▶ Page text:

Shareholders Agreement: Does my company need one and what do I need to know?

Introduction

A shareholder agreement is a contract between some or all of the shareholders of a corporation that outlines the details of how the business will operate.  It generally deals with issues such as roles of the shareholders in the business, profit and loss sharing mechanisms, dispute resolution, and share transfers in the case of death or disability. They also may include contractual obligations between the shareholders and the company such as non-competition covenants, confidentiality agreements, and obligations to purchase shares in the case of death or disability of a shareholder.  This post aims to explain the major issues addressed in a shareholder agreement in order to provide a better understanding of the document and how it may help your company. It is important to remember that each company is unique and comments made below are not legal advice.

▶ Data excerpt:

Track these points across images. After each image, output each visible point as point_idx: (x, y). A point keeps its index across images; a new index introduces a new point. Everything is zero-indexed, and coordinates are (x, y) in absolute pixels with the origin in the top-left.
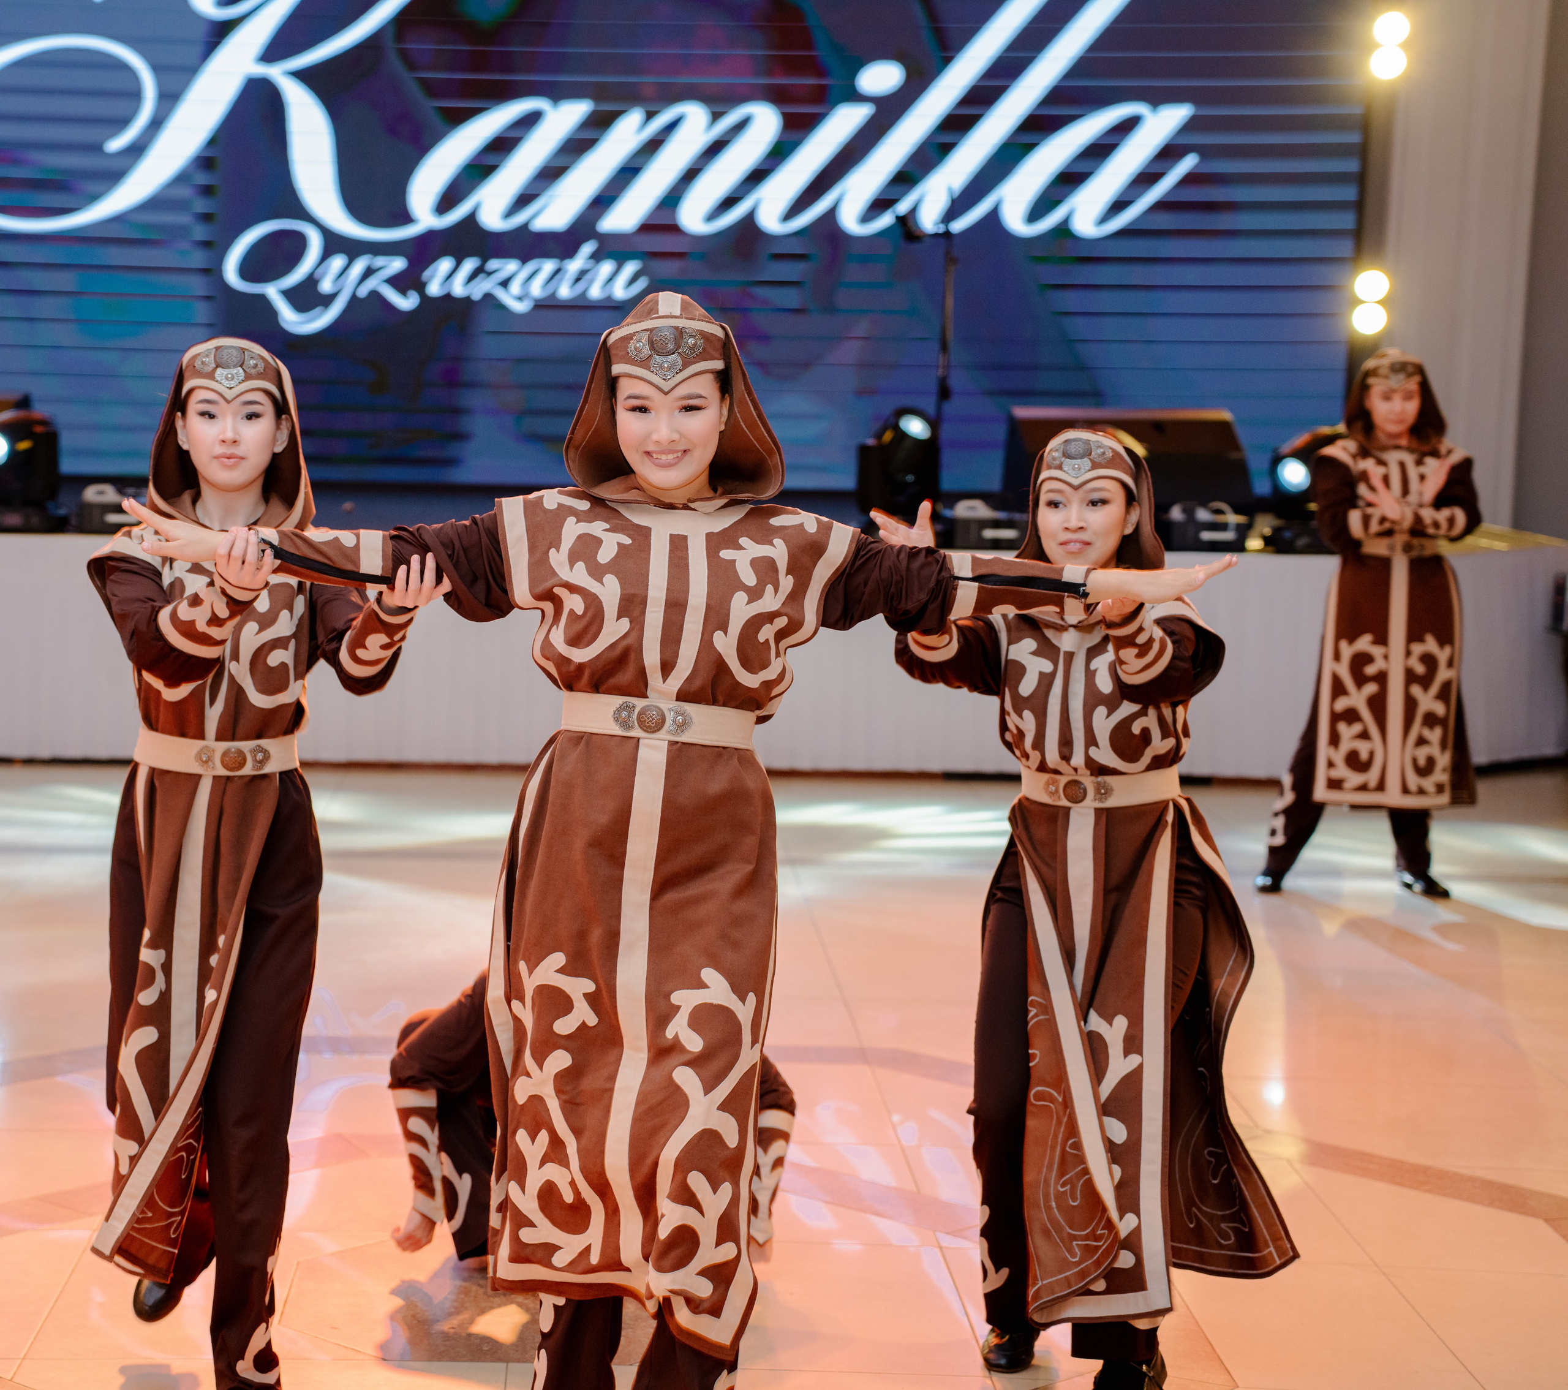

▶ Exercise description:
Copy the shareholders agreement text word for word, from the title line through its last sentence.

▶ Worked solution:
Shareholders Agreement: Does my company need one and what do I need to know?

Introduction

A shareholder agreement is a contract between some or all of the shareholders of a corporation that outlines the details of how the business will operate.  It generally deals with issues such as roles of the shareholders in the business, profit and loss sharing mechanisms, dispute resolution, and share transfers in the case of death or disability. They also may include contractual obligations between the shareholders and the company such as non-competition covenants, confidentiality agreements, and obligations to purchase shares in the case of death or disability of a shareholder.  This post aims to explain the major issues addressed in a shareholder agreement in order to provide a better understanding of the document and how it may help your company. It is important to remember that each company is unique and comments made below are not legal advice.